In the mid 2020s, astronauts aboard the Orion spacecraft, launched by SLS, will explore that asteroid and return to Earth with samples.

The new technologies we test through the Asteroid Redirect Mission, and the new human spaceflight capabilities we prove by sending astronauts to study the asteroid, will make important advances to safely send humans to Mars. This includes tools like Solar Electric Propulsion, a highly efficient way to help us transport large objects and heavy cargo to support future Mars missions. NASA will continue to make significant investments in new technologies vital to achieving exploration goals. This includes advancements in entry, descent and landing technologies such as Low Density Supersonic Decelerators.

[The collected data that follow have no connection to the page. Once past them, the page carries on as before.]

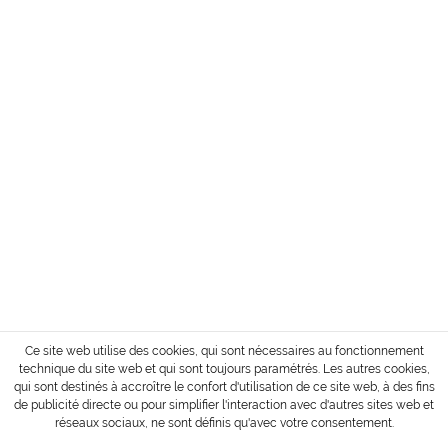
ADDRESSE
SERVICE
INFORMATION
MODE DE PAIEMENT
Conditions d´envoi et de paiement
Droit de retour de la marchandise
Login / Account
* Tous les prix sont affichés sans TVA et sans
coûts de transport
ou frais de livraison contre
paiement.
Copyright © 2022 Gharieni Group
Ce site web utilise des cookies, qui sont nécessaires au fonctionnement
technique du site web et qui sont toujours paramétrés. Les autres cookies,
qui sont destinés à accroître le confort d'utilisation de ce site web, à des fins
de publicité directe ou pour simplifier l'interaction avec d'autres sites web et
réseaux sociaux, ne sont définis qu'avec votre consentement.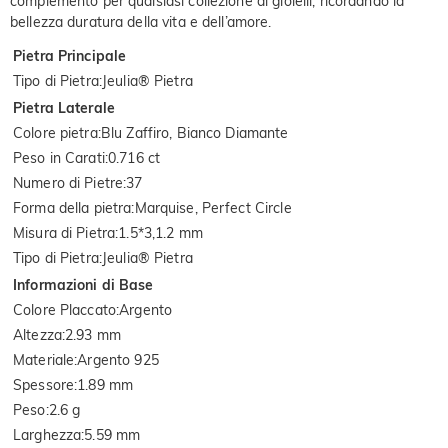
complemento per qualsiasi collezione di gioielli, ricordando la
bellezza duratura della vita e dell’amore.
Pietra Principale
Tipo di Pietra
:
Jeulia® Pietra
Pietra Laterale
Colore pietra
:
Blu Zaffiro, Bianco Diamante
Peso in Carati
:
0.716 ct
Numero di Pietre
:
37
Forma della pietra
:
Marquise, Perfect Circle
Misura di Pietra
:
1.5*3,1.2 mm
Tipo di Pietra
:
Jeulia® Pietra
Informazioni di Base
Colore Placcato
:
Argento
Altezza
:
2.93 mm
Materiale
:
Argento 925
Spessore
:
1.89 mm
Peso
:
2.6 g
Larghezza
:
5.59 mm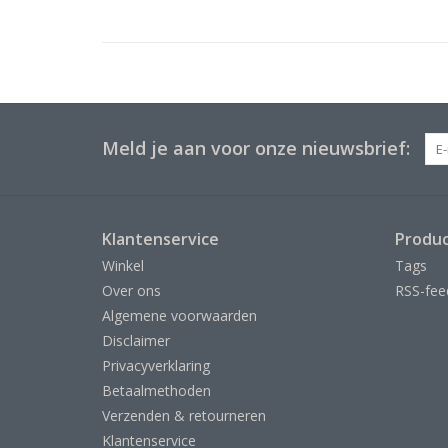
Meld je aan voor onze nieuwsbrief:
Klantenservice
Produ
Winkel
Tags
Over ons
RSS-fee
Algemene voorwaarden
Disclaimer
Privacyverklaring
Betaalmethoden
Verzenden & retourneren
Klantenservice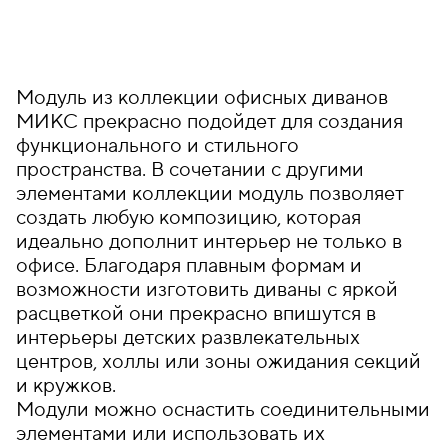
Модуль из коллекции офисных диванов
МИКС прекрасно подойдет для создания
функционального и стильного
пространства. В сочетании с другими
элементами коллекции модуль позволяет
создать любую композицию, которая
идеально дополнит интерьер не только в
офисе. Благодаря плавным формам и
возможности изготовить диваны с яркой
расцветкой они прекрасно впишутся в
интерьеры детских развлекательных
центров, холлы или зоны ожидания секций
и кружков.
Модули можно оснастить соединительными
элементами или использовать их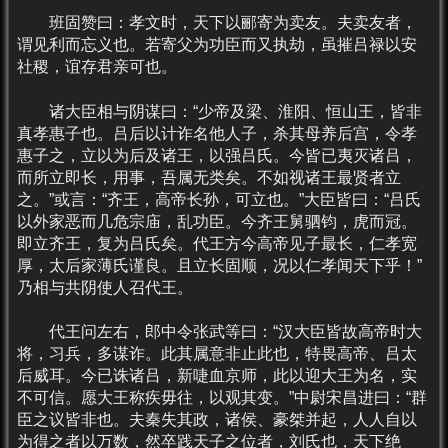
班固赞曰：孝文时，天下以郦寄为卖友。夫卖友者，
谓见利而忘义也。若寄父为功臣而又执劫，虽摧吕禄以安
社稷，谊存君亲可也。
诸大臣相与阴谋曰：“少帝及梁、淮阳、恒山王，皆非
真孝惠子也。吕后以计诈名他人子，杀其母养后宫，令孝
惠子之，立以为后及诸王，以强吕氏。今皆已夷灭诸吕，
而所立即长，用事，吾属无类矣。不如视诸王最贤者立
之。”或言：“齐王，高帝长孙，可立也。”大臣皆曰：“吕氏
以外家恶而几危宗庙，乱功臣。今齐王舅驷钧，虎而冠。
即立齐王，复为吕氏矣。代王方今高帝见子最长，仁孝宽
厚，太后家薄氏谨良。且立长固顺，况以仁孝闻天下乎！”
乃相与共阴使人召代王。
代王问左右，郎中令张武等曰：“汉大臣皆故高帝时大
将，习兵，多谋诈。此其属意非止此也，特畏高帝、吕太
后威耳。今已诛诸吕，新啑血京师，此以迎大王为名，实
不可信。愿大王称疾毋往，以观其变。”中尉宋昌进曰：“群
臣之议皆非也。夫秦失其政，诸侯、豪桀并起，人人自以
为得之者以万数，然卒践天子之位者，刘氏也，天下绝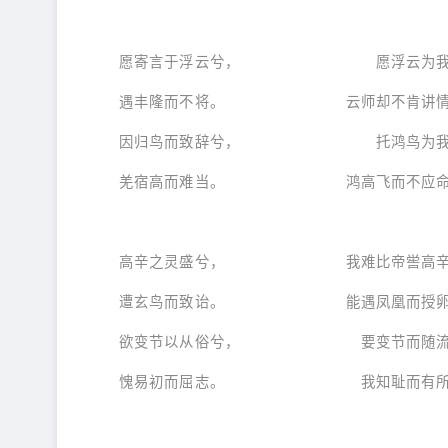
愿寄言于浮云兮， 愿浮云为我
遇丰隆而不将。 云师却不肯讲情
因归鸟而致辞兮， 托鸿鸟为我
羌宿高而难当。 鸿高飞而不应命
高辛之灵盛兮， 我难比帝喾高辛
遭玄鸟而致诒。 能遇凤凰而授卵
欲变节以从俗兮， 要变节而随流
愧易初而屈志。 我知耻而有所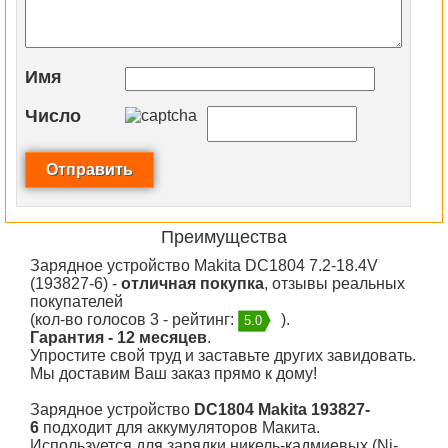
Имя
Число
Преимущества
Зарядное устройство Makita DC1804 7.2-18.4V
(193827-6) -
отличная покупка
, отзывы реальных
покупателей
(кол-во голосов 3 - рейтинг:
).
5.0
Гарантия - 12 месяцев
.
Упростите свой труд и заставьте других завидовать.
Мы доставим Ваш заказ прямо к дому!
Зарядное устройство
DC1804 Makita 193827-
6
подходит для аккумуляторов Макита.
Используется для зарядки никель-кадмиевых (Ni-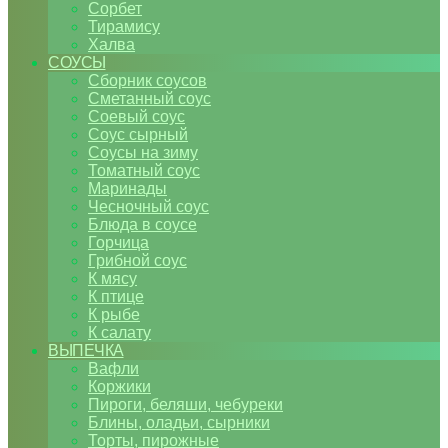
Сорбет
Тирамису
Халва
СОУСЫ
Сборник соусов
Сметанный соус
Соевый соус
Соус сырный
Соусы на зиму
Томатный соус
Маринады
Чесночный соус
Блюда в соусе
Горчица
Грибной соус
К мясу
К птице
К рыбе
К салату
ВЫПЕЧКА
Вафли
Коржики
Пироги, беляши, чебуреки
Блины, оладьи, сырники
Торты, пирожные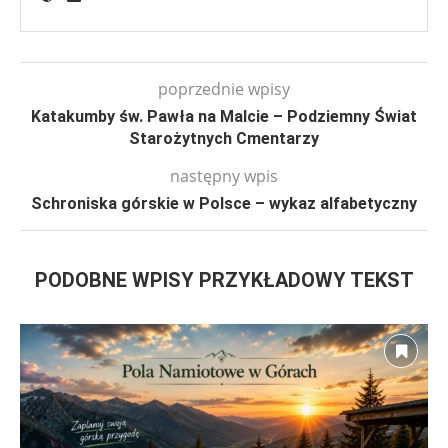
poprzednie wpisy
Katakumby św. Pawła na Malcie – Podziemny Świat
Starożytnych Cmentarzy
następny wpis
Schroniska górskie w Polsce – wykaz alfabetyczny
PODOBNE WPISY PRZYKŁADOWY TEKST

Sending humans to deep space around the moon also will help advance techniques for space operations on and around Mars and its moons. The space around our moon is different than low-Earth orbit but very similar to what an Orion spacecraft will experience on the trip to and from Mars. For instance, solar and cosmic radiation is intense. We also can use cis-lunar space to begin practicing activities in deep space, like spacewalks, and learn to cope with delays in communication with Earth because of the distance.

Mars beckons us to explore. Missions to Mars could answer some of the fundamental questions of humanity: Does life exist beyond Earth? Could humans live on Mars in the future?

The journey to answer these questions has risks, but the rewards for humanity are worth it. Meeting the remaining challenges ahead of us to send humans to Mars will take the ingenuity and innovation of the entire nation and our international partners.

This next decade of exploration will be an exciting time of rapid technological development and testing. In December 2014, we’ll conduct the first test flight of Orion. In 2015, the New Horizons Mission will fly by Pluto and see the icy world up close for the first time. 2016 will see launches of two other Mars missions, InSight and the European Space Agency’s ExoMars Trace Gas Orbiter, as well as asteroid sample return mission OSIRIS-REx. By the end of 2017, U.S. commercial companies will begin launching astronauts from U.S. soil to the space station. In Fiscal Year 2018, we’ll fly SLS and Orion together on a test mission to a stable orbit around the moon called a “Distant Retrograde Orbit” (DRO), where astronauts will explore a relocated asteroid in the 2020s. In 2018, Hubble’s successor, the James Webb Space Telescope, will extend our senses farther into space and time, to see light from the universe’s first stars. In about 2019, we’ll launch the robotic spacecraft to capture and redirect an asteroid. In 2020, we’ll send a new rover to Mars, to follow in the footsteps of Curiosity, search for evidence of life, and pave the way for future human explorers. In 2021, SLS and Orion will launch humans on the first crewed mission of the combined system. In the mid-2020s, astronauts will explore an asteroid redirected to DRO around the moon, and return home with samples that could hold clues to the origins of the solar system and life on Earth. In doing so, those astronauts will travel farther into the solar system than anyone has ever been.